Idaho Transportation Department Driver Services
Non-Owner SR-22 at Both Carriers
If you do not own a vehicle but Idaho requires you to maintain SR-22 filing to reinstate your license or satisfy a court order, non-owner SR-22 is the correct product. Both Dairyland and The General write non-owner policies in Idaho. Non-owner coverage provides liability insurance when you drive a vehicle you do not own — a friend's car, a rental, a family member's vehicle. It does not cover a car titled in your name. If you own a car, you need a standard auto policy with SR-22, not a non-owner policy.
Non-owner SR-22 premiums are significantly lower than standard auto premiums because the carrier assumes you drive infrequently. Typical non-owner SR-22 quotes range from $40 to $90/month depending on your violation, age, and county. Dairyland and The General both offer this product; the same underwriting segmentation applies. If your suspension is DUI-related, The General often quotes lower on non-owner SR-22. If your suspension is points or uninsured-related, Dairyland often wins.

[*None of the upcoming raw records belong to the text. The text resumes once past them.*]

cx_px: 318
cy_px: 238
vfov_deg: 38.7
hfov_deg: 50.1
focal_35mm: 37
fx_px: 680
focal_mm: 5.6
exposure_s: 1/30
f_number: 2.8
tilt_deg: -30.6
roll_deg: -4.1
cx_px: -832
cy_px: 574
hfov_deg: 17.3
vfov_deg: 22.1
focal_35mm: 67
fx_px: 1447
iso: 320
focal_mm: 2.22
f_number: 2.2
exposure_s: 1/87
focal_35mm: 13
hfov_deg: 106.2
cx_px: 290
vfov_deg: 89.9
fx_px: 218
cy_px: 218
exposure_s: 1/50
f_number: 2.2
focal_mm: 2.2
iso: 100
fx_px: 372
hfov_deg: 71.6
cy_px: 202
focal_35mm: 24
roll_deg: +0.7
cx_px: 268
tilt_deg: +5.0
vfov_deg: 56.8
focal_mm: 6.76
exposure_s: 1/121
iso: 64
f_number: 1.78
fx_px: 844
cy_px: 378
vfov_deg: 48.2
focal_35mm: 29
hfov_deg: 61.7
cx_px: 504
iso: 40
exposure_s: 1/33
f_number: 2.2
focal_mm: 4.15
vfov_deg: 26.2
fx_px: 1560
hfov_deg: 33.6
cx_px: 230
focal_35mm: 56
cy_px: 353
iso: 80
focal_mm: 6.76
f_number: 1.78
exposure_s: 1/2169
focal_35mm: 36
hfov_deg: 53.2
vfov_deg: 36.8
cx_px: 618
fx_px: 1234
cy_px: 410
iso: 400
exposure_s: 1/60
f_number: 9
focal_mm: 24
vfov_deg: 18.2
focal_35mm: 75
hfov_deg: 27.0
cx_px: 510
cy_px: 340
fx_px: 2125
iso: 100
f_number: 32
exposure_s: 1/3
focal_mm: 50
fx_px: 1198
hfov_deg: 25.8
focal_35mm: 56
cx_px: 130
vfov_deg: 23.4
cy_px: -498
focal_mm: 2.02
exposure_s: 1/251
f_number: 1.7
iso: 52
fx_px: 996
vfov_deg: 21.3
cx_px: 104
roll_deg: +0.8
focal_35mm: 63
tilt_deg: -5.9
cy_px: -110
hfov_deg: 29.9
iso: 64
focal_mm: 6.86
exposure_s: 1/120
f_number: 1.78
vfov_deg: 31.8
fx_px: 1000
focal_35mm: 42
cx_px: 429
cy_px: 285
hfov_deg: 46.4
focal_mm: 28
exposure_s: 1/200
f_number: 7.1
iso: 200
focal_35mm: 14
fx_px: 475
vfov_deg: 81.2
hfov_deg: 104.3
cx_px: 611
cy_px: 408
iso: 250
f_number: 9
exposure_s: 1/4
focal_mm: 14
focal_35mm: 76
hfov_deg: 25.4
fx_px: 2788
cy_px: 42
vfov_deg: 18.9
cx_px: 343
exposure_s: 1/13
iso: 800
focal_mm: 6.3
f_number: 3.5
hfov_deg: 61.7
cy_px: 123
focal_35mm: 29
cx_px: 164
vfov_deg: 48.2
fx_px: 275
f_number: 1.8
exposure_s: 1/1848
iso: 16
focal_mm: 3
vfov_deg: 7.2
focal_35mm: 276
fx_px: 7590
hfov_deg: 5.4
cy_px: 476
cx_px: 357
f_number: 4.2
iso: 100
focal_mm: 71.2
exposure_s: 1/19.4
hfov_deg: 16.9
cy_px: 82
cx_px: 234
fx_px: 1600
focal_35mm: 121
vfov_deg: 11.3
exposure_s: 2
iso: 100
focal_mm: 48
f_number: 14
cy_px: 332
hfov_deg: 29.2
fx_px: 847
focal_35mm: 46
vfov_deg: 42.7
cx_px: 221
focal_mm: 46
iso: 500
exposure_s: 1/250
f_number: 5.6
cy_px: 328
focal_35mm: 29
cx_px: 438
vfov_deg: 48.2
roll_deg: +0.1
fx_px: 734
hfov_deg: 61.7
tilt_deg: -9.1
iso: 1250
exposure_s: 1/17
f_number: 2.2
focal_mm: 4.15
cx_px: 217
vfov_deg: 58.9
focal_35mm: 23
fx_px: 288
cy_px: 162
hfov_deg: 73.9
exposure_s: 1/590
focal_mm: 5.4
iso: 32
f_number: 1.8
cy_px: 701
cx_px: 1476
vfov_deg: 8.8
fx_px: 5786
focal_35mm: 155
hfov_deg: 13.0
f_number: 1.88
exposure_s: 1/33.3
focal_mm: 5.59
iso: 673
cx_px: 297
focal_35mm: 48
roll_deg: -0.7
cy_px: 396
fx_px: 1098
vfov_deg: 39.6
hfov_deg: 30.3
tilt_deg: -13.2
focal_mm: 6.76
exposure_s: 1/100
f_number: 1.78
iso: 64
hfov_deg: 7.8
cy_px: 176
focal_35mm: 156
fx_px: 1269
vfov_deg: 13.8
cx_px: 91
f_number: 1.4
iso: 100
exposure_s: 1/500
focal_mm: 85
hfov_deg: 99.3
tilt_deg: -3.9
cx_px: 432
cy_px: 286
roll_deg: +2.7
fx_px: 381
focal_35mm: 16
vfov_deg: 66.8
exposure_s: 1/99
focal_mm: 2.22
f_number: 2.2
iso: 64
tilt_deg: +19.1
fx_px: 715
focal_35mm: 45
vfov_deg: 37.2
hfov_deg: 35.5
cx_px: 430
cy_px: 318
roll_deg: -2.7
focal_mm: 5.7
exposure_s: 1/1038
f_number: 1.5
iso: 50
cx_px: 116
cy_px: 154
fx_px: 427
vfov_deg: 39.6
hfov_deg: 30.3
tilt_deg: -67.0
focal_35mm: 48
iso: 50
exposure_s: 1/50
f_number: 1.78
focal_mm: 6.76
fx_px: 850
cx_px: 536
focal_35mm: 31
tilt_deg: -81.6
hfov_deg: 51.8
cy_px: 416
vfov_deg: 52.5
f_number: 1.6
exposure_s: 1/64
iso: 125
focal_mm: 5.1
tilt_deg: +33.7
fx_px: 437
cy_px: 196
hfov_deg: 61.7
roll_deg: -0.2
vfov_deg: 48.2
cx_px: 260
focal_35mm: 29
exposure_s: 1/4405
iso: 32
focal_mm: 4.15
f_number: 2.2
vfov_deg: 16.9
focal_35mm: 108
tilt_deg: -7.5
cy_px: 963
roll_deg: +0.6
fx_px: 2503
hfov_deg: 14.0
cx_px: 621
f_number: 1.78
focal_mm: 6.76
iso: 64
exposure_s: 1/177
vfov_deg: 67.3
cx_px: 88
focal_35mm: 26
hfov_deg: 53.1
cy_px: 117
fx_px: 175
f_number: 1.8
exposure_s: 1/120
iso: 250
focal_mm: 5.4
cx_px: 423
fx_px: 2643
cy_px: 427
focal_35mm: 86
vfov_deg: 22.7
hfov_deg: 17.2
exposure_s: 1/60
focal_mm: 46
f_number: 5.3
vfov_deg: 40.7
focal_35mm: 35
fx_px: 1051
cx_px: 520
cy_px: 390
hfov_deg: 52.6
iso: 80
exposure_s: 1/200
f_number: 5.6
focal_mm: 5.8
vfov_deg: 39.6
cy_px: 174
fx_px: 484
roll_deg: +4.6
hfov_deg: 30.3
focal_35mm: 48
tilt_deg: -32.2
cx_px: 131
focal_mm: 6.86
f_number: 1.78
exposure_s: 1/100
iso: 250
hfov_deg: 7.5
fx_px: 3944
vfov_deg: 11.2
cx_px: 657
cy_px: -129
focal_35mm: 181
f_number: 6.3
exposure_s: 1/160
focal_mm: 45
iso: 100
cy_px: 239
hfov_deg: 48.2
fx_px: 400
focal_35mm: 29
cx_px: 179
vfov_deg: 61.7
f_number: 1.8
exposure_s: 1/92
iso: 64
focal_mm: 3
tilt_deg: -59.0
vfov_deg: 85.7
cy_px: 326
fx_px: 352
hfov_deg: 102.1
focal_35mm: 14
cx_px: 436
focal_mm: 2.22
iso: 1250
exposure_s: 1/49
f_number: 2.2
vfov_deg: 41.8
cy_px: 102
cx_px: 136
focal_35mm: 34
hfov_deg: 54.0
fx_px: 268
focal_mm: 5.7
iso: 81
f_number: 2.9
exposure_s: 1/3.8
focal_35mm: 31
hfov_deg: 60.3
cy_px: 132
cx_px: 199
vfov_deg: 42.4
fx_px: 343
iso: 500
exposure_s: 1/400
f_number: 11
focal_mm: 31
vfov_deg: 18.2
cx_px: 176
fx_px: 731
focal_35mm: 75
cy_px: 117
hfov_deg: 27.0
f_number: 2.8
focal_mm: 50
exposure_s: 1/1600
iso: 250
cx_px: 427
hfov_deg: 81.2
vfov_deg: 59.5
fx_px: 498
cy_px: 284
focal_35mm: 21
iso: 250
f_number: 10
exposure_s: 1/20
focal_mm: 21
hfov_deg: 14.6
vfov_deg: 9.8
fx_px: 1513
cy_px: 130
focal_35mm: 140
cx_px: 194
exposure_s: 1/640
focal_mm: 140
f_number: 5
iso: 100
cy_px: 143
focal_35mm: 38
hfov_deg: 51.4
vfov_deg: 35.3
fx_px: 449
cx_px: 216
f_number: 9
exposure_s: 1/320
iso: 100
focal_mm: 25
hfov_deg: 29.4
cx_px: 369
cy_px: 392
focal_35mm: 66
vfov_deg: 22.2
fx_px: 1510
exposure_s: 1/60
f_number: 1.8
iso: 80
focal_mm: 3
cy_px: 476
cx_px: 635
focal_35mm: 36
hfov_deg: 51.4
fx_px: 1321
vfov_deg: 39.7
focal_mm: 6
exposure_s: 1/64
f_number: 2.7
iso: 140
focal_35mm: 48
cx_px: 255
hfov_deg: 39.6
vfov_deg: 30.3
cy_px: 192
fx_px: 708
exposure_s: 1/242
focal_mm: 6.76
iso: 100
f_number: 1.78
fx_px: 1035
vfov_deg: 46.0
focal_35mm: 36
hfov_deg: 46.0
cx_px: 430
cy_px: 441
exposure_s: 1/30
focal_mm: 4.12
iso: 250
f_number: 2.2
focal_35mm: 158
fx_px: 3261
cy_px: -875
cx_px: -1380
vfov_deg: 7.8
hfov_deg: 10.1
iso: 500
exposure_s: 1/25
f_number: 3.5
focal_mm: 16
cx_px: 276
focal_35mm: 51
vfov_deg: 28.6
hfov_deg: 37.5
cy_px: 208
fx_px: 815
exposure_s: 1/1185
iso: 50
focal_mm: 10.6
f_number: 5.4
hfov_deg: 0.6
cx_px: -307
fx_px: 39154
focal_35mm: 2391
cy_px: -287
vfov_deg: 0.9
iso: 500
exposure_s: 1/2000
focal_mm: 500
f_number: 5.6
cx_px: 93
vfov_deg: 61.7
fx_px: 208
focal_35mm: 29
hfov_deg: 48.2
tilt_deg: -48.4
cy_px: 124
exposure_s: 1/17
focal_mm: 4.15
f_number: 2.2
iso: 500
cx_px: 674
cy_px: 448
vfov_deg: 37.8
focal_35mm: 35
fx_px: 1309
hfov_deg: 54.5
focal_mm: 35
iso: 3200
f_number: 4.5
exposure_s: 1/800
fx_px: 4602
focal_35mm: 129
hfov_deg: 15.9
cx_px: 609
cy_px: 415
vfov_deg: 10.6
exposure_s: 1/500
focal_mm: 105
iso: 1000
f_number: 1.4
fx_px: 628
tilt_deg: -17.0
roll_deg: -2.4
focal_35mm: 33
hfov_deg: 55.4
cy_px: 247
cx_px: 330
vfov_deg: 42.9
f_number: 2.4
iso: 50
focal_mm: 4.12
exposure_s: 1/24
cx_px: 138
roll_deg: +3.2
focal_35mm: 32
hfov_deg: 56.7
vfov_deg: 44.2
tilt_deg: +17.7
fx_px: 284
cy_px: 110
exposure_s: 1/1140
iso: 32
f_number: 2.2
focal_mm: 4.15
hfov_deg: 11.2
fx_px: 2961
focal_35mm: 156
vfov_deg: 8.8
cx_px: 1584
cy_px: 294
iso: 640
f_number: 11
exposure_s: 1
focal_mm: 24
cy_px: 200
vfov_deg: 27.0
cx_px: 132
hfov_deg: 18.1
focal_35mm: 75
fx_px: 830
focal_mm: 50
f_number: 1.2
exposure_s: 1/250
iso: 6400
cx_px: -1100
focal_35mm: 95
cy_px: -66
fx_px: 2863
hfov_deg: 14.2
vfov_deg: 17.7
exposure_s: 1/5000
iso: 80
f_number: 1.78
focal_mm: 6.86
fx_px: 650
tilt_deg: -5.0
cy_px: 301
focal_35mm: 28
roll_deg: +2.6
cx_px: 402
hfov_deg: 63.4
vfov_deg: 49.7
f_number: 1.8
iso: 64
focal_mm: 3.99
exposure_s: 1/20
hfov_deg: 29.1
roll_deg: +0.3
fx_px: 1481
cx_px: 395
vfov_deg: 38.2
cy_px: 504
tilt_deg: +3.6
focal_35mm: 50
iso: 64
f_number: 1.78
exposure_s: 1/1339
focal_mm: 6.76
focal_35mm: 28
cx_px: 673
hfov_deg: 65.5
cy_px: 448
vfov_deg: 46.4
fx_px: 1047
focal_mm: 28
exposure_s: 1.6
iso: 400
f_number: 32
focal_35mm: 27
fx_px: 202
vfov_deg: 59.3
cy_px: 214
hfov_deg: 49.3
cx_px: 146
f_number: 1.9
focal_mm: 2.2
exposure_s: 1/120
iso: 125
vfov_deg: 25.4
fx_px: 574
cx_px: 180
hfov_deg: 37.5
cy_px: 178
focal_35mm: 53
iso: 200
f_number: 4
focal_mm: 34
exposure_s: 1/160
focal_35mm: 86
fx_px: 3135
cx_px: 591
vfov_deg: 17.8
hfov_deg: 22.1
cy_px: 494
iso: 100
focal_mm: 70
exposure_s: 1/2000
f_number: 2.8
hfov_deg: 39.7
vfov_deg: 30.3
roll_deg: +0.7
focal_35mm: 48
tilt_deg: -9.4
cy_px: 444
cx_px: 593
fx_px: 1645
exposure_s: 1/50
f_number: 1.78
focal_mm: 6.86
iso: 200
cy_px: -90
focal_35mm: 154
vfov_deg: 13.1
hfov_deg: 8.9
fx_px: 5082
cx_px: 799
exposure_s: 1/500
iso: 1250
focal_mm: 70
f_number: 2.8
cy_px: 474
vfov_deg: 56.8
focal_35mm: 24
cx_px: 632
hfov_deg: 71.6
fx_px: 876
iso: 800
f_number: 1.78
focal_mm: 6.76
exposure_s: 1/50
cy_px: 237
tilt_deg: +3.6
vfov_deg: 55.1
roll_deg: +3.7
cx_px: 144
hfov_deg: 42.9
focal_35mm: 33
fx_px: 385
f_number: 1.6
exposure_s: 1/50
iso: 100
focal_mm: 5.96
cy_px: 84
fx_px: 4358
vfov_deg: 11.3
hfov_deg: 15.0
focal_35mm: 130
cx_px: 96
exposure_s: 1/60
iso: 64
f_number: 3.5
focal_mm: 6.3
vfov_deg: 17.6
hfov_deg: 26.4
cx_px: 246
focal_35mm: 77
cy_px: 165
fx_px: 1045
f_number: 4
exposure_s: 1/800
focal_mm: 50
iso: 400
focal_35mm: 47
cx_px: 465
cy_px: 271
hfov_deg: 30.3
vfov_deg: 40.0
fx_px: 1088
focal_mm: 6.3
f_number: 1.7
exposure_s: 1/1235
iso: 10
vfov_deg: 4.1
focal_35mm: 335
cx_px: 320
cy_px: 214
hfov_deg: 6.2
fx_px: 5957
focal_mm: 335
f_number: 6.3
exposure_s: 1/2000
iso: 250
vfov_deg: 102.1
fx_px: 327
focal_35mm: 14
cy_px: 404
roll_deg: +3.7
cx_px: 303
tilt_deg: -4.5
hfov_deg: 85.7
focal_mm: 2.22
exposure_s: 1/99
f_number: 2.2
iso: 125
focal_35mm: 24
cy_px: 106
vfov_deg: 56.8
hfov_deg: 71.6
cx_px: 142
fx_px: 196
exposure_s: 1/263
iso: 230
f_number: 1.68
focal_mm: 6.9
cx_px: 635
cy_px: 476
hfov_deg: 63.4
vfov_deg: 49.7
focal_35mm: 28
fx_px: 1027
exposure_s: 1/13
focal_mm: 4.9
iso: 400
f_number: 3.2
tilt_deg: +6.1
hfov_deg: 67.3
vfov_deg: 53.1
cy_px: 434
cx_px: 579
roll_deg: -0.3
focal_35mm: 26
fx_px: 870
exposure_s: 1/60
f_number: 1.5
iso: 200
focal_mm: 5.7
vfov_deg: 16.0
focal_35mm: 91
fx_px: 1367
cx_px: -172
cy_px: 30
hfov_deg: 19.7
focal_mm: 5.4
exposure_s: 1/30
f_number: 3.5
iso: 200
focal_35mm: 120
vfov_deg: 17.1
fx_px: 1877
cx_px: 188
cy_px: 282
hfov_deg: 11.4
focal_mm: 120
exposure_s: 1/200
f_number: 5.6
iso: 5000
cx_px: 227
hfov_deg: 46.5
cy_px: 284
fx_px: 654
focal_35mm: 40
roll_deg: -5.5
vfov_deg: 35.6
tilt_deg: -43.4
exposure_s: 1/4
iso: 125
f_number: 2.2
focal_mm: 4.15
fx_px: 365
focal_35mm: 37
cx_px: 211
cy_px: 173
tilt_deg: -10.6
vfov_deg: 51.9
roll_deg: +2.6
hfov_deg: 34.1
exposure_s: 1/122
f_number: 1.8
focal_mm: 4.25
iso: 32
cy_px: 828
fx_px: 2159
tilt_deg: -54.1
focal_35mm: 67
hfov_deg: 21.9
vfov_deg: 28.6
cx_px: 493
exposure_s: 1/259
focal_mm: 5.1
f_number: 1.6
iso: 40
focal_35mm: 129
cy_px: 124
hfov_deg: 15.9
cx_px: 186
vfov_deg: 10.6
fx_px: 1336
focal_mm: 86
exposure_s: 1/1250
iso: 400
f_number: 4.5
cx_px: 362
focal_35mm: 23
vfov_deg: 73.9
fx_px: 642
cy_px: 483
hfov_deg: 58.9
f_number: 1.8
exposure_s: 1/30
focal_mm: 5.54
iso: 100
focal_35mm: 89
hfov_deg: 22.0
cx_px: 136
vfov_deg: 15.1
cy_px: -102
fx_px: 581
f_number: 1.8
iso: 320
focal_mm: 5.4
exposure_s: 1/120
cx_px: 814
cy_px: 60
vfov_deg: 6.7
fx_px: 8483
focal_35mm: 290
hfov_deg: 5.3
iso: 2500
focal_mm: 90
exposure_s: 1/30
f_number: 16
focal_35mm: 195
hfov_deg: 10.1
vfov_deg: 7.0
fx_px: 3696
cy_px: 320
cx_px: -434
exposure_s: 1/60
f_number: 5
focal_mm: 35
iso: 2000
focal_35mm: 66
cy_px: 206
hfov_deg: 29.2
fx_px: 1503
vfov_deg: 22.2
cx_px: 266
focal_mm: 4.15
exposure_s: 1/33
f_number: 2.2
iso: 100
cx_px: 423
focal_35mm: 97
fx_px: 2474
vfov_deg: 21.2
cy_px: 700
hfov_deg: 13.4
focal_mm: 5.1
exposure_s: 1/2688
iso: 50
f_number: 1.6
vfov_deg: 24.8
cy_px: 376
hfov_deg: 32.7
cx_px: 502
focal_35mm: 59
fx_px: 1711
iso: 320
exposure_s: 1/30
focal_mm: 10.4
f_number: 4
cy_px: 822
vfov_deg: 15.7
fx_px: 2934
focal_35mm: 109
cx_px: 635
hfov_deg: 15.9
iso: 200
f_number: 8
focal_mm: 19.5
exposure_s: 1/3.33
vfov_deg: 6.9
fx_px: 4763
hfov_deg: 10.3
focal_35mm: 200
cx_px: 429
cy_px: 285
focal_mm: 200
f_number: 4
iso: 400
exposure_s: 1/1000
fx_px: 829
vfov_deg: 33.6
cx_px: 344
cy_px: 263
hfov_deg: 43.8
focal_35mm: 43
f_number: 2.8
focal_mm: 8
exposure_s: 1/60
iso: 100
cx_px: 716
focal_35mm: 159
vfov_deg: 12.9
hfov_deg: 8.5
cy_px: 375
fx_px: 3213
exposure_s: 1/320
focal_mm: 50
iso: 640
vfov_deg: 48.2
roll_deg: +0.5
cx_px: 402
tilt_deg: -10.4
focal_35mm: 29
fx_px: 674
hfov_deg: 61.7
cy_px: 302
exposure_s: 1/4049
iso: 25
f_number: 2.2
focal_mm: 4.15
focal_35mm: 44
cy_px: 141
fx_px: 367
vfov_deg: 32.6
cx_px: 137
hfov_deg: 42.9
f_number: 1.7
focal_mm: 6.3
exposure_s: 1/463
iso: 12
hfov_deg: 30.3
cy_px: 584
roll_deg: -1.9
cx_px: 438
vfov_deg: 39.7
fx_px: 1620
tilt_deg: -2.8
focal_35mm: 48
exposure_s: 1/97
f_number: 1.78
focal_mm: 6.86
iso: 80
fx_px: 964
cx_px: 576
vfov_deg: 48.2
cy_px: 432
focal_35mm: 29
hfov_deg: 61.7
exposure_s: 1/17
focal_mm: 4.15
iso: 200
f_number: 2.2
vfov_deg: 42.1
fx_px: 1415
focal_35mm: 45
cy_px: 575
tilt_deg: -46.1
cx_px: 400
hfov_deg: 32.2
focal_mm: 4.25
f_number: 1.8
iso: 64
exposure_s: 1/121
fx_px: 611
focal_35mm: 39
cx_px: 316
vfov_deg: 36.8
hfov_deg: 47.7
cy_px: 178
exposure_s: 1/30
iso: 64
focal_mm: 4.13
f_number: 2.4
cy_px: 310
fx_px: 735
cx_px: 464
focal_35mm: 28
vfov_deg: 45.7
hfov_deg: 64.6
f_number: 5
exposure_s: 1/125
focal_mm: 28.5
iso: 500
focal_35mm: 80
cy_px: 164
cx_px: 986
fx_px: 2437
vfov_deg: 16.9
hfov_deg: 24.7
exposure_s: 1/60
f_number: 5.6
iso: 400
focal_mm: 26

Compare Both Carriers Before You Bind
Run quotes at both Dairyland and The General with identical coverage selections and your actual suspension trigger. The carrier whose underwriting model treats your violation more favorably will quote 20% to 40% lower than the other. Both carriers allow online quoting without requiring a broker, and both file SR-22 electronically with Idaho Transportation Department once you bind coverage. The filing appears in ITD's system within one to five business days; verify receipt by calling ITD Driver Services or checking your online license status.
If you need coverage immediately to satisfy a court deadline or reinstatement window, both carriers can bind coverage the same day you complete the application and submit payment. Your SR-22 filing obligation begins the day your policy becomes effective, not the day the carrier files the certificate with ITD. Do not let your effective date lapse — if coverage gaps for even one day during your three-year SR-22 period, Idaho suspends your license again and restarts the filing clock. Compare carriers now, bind the lower quote, and maintain continuous coverage for the full three years.